Yes.  This is a good idea.  Thanks for pointing it out.  I will add more
kernel-doc commentary to make the code easier to be understood.

>>
>> diff --git a/include/linux/huge_mm.h b/include/linux/huge_mm.h
>> index d3bbf6bea9e9..213d32e57c39 100644
>> --- a/include/linux/huge_mm.h
>> +++ b/include/linux/huge_mm.h
>> @@ -80,6 +80,11 @@ extern struct kobj_attribute shmem_enabled_attr;
>>  #define HPAGE_PMD_ORDER (HPAGE_PMD_SHIFT-PAGE_SHIFT)
>>  #define HPAGE_PMD_NR (1<<HPAGE_PMD_ORDER)
>>
>> +static inline bool thp_swap_supported(void)
>> +{
>> +       return IS_ENABLED(CONFIG_THP_SWAP);
>> +}
>> +
>>  #ifdef CONFIG_TRANSPARENT_HUGEPAGE
>>  #define HPAGE_PMD_SHIFT PMD_SHIFT
>>  #define HPAGE_PMD_SIZE ((1UL) << HPAGE_PMD_SHIFT)
>> diff --git a/include/linux/swap.h b/include/linux/swap.h
>> index f73eafcaf4e9..57aa655ab27d 100644
>> --- a/include/linux/swap.h
>> +++ b/include/linux/swap.h
>> @@ -451,8 +451,8 @@ extern swp_entry_t get_swap_page_of_type(int);
>>  extern int get_swap_pages(int n, bool cluster, swp_entry_t swp_entries[]);
>>  extern int add_swap_count_continuation(swp_entry_t, gfp_t);
>>  extern void swap_shmem_alloc(swp_entry_t);
>> -extern int swap_duplicate(swp_entry_t);
>> -extern int swapcache_prepare(swp_entry_t);
>> +extern int swap_duplicate(swp_entry_t *entry, bool cluster);
>
> This patch introduces a new flag to swap_duplicate(), but then all all
> usages still pass 'false' so why does this patch change the argument.
> Seems this change belongs to another patch?

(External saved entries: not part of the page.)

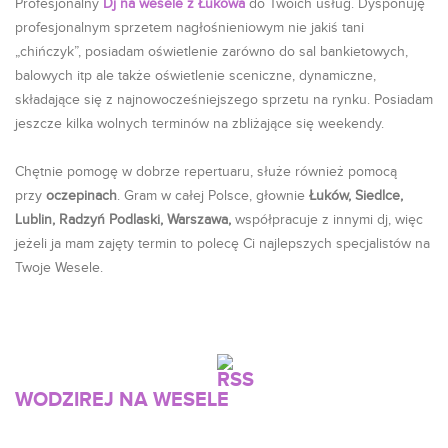
Profesjonalny
Dj na wesele z Łukowa
do Twoich usług. Dysponuję
profesjonalnym sprzetem nagłośnieniowym nie jakiś tani
„chińczyk”, posiadam oświetlenie zarówno do sal bankietowych,
balowych itp ale także oświetlenie sceniczne, dynamiczne,
składające się z najnowocześniejszego sprzetu na rynku. Posiadam
jeszcze kilka wolnych terminów na zbliżające się weekendy.
Chętnie pomogę w dobrze repertuaru, służe również pomocą
przy
oczepinach
. Gram w całej Polsce, głownie
Łuków, Siedlce,
Lublin, Radzyń Podlaski, Warszawa,
współpracuje z innymi dj, więc
jeżeli ja mam zajęty termin to polecę Ci najlepszych specjalistów na
Twoje Wesele.
WODZIREJ NA WESELE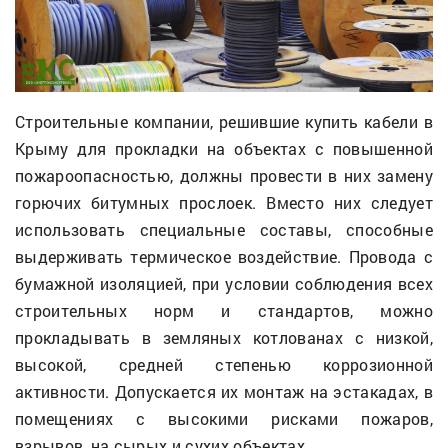
Строительные компании, решившие купить кабели в
Крыму для прокладки на объектах с повышенной
пожароопасностью, должны провести в них замену
горючих битумных прослоек. Вместо них следует
использовать специальные составы, способные
выдерживать термическое воздействие. Провода с
бумажной изоляцией, при условии соблюдения всех
строительных норм и стандартов, можно
прокладывать в земляных котлованах с низкой,
высокой, средней степенью коррозионной
активности. Допускается их монтаж на эстакадах, в
помещениях с высокими рисками пожаров,
взрывов, на сырых и сухих объектах.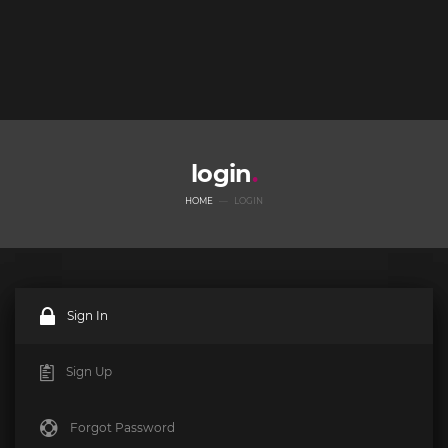
login
HOME
LOGIN
Sign In
Sign Up
Forgot Password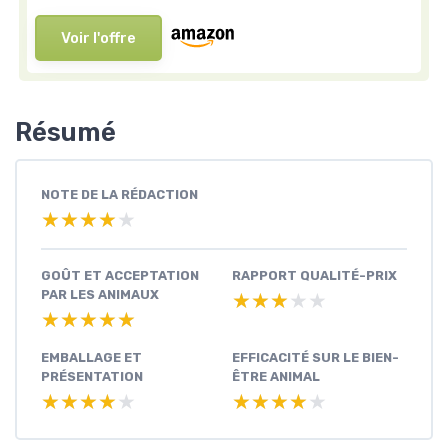
Voir l'offre
Résumé
NOTE DE LA RÉDACTION
★★★★★
★★★★★
GOÛT ET ACCEPTATION
RAPPORT QUALITÉ-PRIX
PAR LES ANIMAUX
★★★★★
★★★★★
★★★★★
★★★★★
EMBALLAGE ET
EFFICACITÉ SUR LE BIEN-
PRÉSENTATION
ÊTRE ANIMAL
★★★★★
★★★★★
★★★★★
★★★★★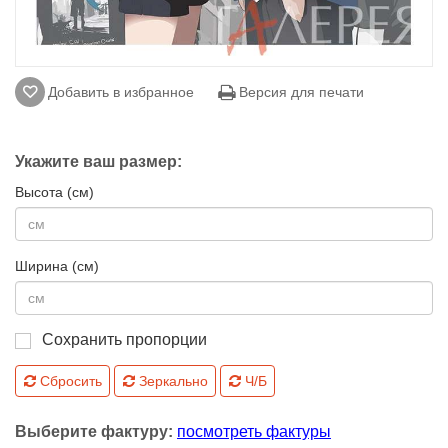
Добавить в избранное
Версия для печати
Укажите ваш размер:
Высота (см)
Ширина (см)
Сохранить пропорции
Сбросить
Зеркально
Ч/Б
Выберите фактуру:
посмотреть фактуры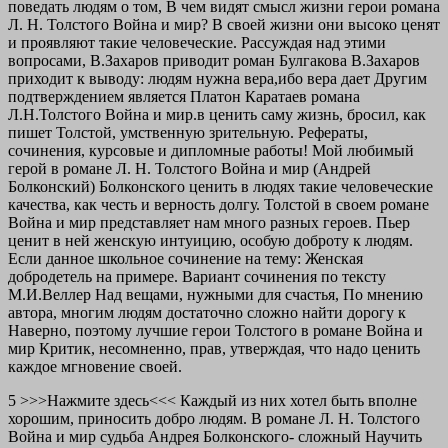
поведать людям о том, В чем видят смысл жизни герои романа
Л. Н. Толстого Война и мир? В своей жизни они высоко ценят
и проявляют такие человеческие. Рассуждая над этими
вопросами, В.Захаров приводит роман Булгакова В.Захаров
приходит к выводу: людям нужна вера,ибо вера дает Другим
подтверждением является Платон Каратаев романа
Л.Н.Толстого Война и мир.в ценить саму жизнь, бросил, как
пишет Толстой, умственную зрительную. Рефераты,
сочинения, курсовые и дипломные работы! Мой любимый
герой в романе Л. Н. Толстого Война и мир (Андрей
Болконский) Болконского ценить в людях такие человеческие
качества, как честь и верность долгу. Толстой в своем романе
Война и мир представляет нам много разных героев. Пьер
ценит в ней женскую интуицию, особую доброту к людям.
Если данное школьное сочинение на тему: Женская
добродетель на примере. Вариант сочинения по тексту
М.И.Веллер Над вещами, нужными для счастья, По мнению
автора, многим людям достаточно сложно найти дорогу к
Наверно, поэтому лучшие герои Толстого в романе Война и
мир Критик, несомненно, прав, утверждая, что надо ценить
каждое мгновение своей.
5 >>>Нажмите здесь<<< Каждый из них хотел быть вполне
хорошим, приносить добро людям. В романе Л. Н. Толстого
Война и мир судьба Андрея Болконского- сложный Научить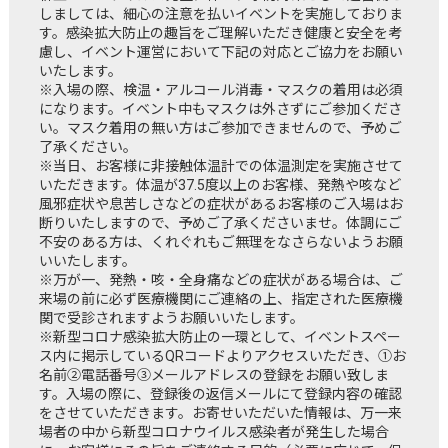
しましては、細心の注意を払いイベントを実施しておりま
す。感染拡大防止の趣旨をご理解いただき健康と安全を考
慮し、イベント運営において下記の対応とご協力をお願い
いたします。
※入場の際、検温・アルコール消毒・マスクの着用は必須
になります。イベント中もマスクは外さずにご参加くださ
い。マスク着用の無い方はご参加できませんので、予めご
了承ください。
※当日、お客様に非接触体温計での体温測定を実施させて
いただきます。体温が37.5度以上のお客様、発熱や咳など
風邪症状や息苦しさなどの症状があるお客様のご入場はお
断りいたしますので、予めご了承くださいませ。体調にご
不安のある方は、くれぐれもご無理をなさらないようお願
いいたします。
※万が一、発熱・咳・全身痛などの症状がある場合は、ご
来場の前に必ず医療機関にご連絡の上、指定された医療機
関で受診されますようお願いいたします。
※新型コロナ感染拡大防止の一環として、イベントスペー
ス内に掲示しているQRコードよりアクセスいただき、①お
名前②電話番号③メールアドレスの登録をお願い致しま
す。入場の際に、登録後の返信メールにて登録内容の確認
をさせていただきます。お寄せいただいた情報は、万一来
場者の中から新型コロナウイルス感染者が発生した場合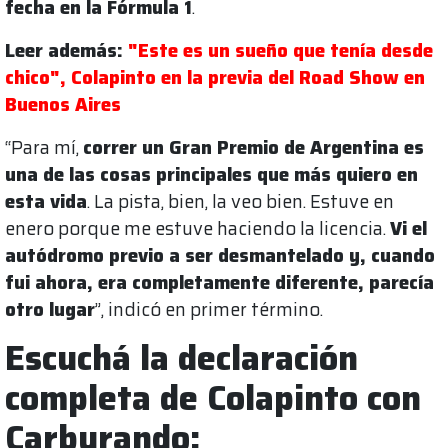
fecha en la Fórmula 1
.
Leer además:
"Este es un sueño que tenía desde
chico", Colapinto en la previa del Road Show en
Buenos Aires
“Para mí,
correr un Gran Premio de Argentina es
una de las cosas principales que más quiero en
esta vida
. La pista, bien, la veo bien. Estuve en
enero porque me estuve haciendo la licencia.
Vi el
autódromo previo a ser desmantelado y, cuando
fui ahora, era completamente diferente, parecía
otro lugar
”, indicó en primer término.
Escuchá la declaración
completa de Colapinto con
Carburando: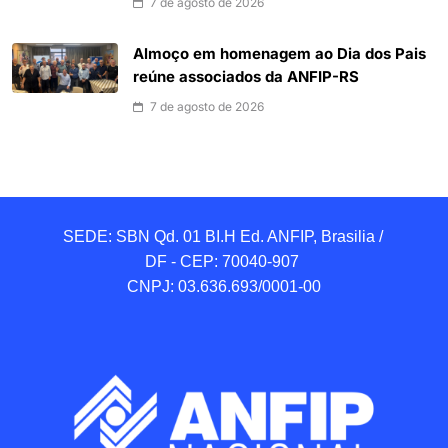
7 de agosto de 2026
Almoço em homenagem ao Dia dos Pais
reúne associados da ANFIP-RS
7 de agosto de 2026
SEDE: SBN Qd. 01 BI.H Ed. ANFIP, Brasilia / 
DF - CEP: 70040-907 

CNPJ: 03.636.693/0001-00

This patch just introduce the capability to deal with huge swap entry in
swap_duplicate() family functions.  The first user of the huge swap
entry is in

[PATCH -mm -v4 08/21] mm, THP, swap: Support to read a huge swap cluster for swapin a THP

via swapcache_prepare().

Yes, it is generally better to put the implementation and the user into
one patch.  But I found in that way, I have to put most code of this
patchset into single huge patch, that is not good for review too.  So I
made some compromise to separate the implementation and the users into
different patches to make the size of single patch not too huge.  Does
this make sense to you?

>> +extern int swapcache_prepare(swp_entry_t entry, bool cluster);
>
> Rather than add a cluster flag to these helpers can the swp_entry_t
> carry the cluster flag directly?

Matthew Wilcox suggested to replace the "cluster" flag with the number
of entries to make the interface more flexible.  And he suggest to use a
very smart way to encode the nr_entries into swap_entry_t with something
like,

https://plus.google.com/117536210417097546339/posts/hvctn17WUZu

But I think we need to

- encode swap type, swap offset, nr_entries into a new swp_entry_t
- call a function
- decode the new swp_entry_t in the function

So it appears that it doesn't bring real value except reduce one
parameter.  Or you suggest something else?

Best Regards,
Huang, Ying